The Los Angeles Times recently ran an editorial praising the proposed California Senate Bill 649 which reclassifies possession for personal use of certain controlled substances as wobblers rather than straight felonies. This legislation is a small but important step in rectifying in California’s draconian drug laws.
Quick background: Under California law, a “wobbler” is an offense that a prosecutor can charge as either a felony or a misdemeanor. Even if a wobbler is charged as a felony, the court has the discretion to reduce it to a misdemeanor under Penal Code 17(b). This can be done at the conclusion of a preliminary hearing, at the conclusion of trial, or upon the successful completion of probation.
Straight felonies cannot be reduced to misdemeanors. Upon the successful completion of probation, the court can dismiss a felony through a process commonly called “expungement.” But felony expungement is a misleading term and only provides limited relief.
Under current California law, possession for personal use of certain controlled substances such as methamphetamine and ecstasy are wobblers under Health and Safety Code 11377. Possession of controlled substances like heroin, cocaine, and oxycontin are straight felonies under Health and Safety Code 11350. The new law would reclassify these substances as wobblers as well. The policy behind this is that people who struggle with addiction to opiates and cocaine should be entitled to the same opportunity to earn a misdemeanor as those charged with possession of other controlled substances.
Benefit for Casual Users with No Criminal Record
This is definitely a step in the right direction. Every day, in criminal courts around California, people with no prior criminal record are charged with straight felonies for possession of tiny amounts of heroin and cocaine. These people are often casual users who do not suffer from serious addiction issues. If the case cannot be defended at trial, the only option may be to plead guilty to a felony charge and then enter a drug diversion program known as Deferred Entry of Judgment (“DEJ”), pursuant to Penal Code Section 1000. Under the DEJ program, if the defendant successfully completes a five month course of drug counseling, submits to drug testing, and stays out of trouble for 18 months, then the guilty plea is withdrawn and the case is dismissed. This allows the defendant an opportunity to avoid a criminal conviction. However, if the defendant fails to successfully complete DEJ, the judge can convict the defendant of the felony and impose any punishment allowed by law, which can include incarceration.
Of course, cocaine and heroin is unhealthy and can lead to serious addiction issues and even death, but the DEJ program can be overkill and there’s certainly no reason why many defendants should have a felony hanging over their head for 18 months.
If this law passes, the misdemeanor option is an effective way for certain defendants to earn a chance to dismiss their case without a felony guilty plea hanging over their head.
Benefits for Those Struggling With Addiction
For those suffering from addiction, The LA Times editorial argues:
It would be better to divert addicts from the criminal justice system entirely if they could be successfully treated without ever going to jail or even to court. But for many addicts, there remains a role for punishment, or at least the threat of punishment. Addiction may be a disease, but the afflicted include families, neighborhoods and, ultimately, all of society, and they all have a stake in successful rehab. When the carrot of a clean life is insufficient to keep an addict in recovery, the stick — the prospect of a criminal sentence — remains there for backup.
While I agree with this to some degree, I do not believe that those suffering from serious addiction issues are dissuaded by a felony conviction. But for those that suffer from serious addiction issues and are eligible for Prop 36, this proposed law also has an added benefit.
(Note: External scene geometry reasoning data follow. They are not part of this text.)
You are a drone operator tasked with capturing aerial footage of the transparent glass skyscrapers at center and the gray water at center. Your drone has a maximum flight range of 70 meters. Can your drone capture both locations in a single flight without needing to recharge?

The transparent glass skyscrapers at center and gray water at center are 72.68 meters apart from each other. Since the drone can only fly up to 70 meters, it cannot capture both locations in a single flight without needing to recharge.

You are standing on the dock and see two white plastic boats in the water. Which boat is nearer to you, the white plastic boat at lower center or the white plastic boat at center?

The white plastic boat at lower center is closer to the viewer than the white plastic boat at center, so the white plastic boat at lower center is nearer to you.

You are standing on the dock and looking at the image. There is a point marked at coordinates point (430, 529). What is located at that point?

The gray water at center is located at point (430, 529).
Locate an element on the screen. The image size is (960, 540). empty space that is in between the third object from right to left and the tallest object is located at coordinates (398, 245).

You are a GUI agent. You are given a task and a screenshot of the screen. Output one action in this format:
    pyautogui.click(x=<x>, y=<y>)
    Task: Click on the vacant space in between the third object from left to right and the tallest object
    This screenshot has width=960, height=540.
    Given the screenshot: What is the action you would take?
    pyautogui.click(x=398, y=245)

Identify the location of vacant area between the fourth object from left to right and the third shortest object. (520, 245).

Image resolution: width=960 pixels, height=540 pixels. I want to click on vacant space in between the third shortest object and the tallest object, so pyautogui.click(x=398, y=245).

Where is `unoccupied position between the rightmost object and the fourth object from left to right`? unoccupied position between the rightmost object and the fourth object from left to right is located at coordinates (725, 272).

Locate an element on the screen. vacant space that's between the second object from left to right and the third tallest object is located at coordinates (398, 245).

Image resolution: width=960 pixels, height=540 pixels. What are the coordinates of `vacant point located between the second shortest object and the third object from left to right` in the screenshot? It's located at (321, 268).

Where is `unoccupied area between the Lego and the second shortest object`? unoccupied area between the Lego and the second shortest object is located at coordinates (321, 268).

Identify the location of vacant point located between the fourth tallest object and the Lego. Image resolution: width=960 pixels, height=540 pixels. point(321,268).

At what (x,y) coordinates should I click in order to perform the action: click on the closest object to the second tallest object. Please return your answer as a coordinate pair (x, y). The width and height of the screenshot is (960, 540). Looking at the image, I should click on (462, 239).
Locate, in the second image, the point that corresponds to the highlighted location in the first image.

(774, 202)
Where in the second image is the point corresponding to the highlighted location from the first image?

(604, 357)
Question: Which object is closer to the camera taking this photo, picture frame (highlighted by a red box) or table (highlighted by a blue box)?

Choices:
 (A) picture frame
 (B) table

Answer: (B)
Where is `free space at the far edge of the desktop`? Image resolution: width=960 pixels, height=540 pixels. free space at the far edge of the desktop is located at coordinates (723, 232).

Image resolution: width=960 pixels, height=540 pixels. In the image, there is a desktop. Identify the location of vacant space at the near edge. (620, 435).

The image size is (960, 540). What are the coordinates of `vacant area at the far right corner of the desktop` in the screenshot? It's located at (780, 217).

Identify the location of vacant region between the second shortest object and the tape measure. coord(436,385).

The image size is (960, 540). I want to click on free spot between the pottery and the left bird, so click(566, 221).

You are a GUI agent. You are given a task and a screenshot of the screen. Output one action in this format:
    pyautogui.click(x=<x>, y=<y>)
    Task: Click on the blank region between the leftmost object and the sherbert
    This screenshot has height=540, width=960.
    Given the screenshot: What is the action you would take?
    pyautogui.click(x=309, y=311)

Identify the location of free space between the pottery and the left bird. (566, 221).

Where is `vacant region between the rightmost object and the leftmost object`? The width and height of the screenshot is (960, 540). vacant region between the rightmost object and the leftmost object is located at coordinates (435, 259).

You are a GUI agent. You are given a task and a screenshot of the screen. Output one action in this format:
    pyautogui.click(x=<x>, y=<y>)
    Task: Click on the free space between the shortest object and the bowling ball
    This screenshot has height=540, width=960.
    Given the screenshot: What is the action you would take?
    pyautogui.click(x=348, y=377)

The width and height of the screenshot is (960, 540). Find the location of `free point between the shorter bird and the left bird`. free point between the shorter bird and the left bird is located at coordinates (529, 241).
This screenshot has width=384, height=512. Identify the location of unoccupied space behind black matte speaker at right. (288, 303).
What’s Prop 36? Prop 36 is like DEJ except the program is more intensive, probation is longer, and results in an actual conviction with an opportunity for dismissal of the charges upon completion of the drug program. Also with Prop 36, your criminal record shows that you were convicted of a felony even though it was later dismissed and you still suffer the collateral consequences that go with being a convicted felon. It is also worth noting that people with serious or violent felonies on their criminal records are not eligible for Prop 36.
With this proposed law, even if someone is sentenced to prop 36, the court has the discretion to reduce to a misdemeanor if the program is successfully completed. If someone is not eligible for Prop 36 or fails on Prop 36 and if the court sentences the defendant to a probationary sentence of jail, there’s still the opportunity for the court to reduce the sentence to a misdemeanor through the expungement process.
Bottom line: Let’s hope the California legislature and the Governor do the right thing and pass SB 649.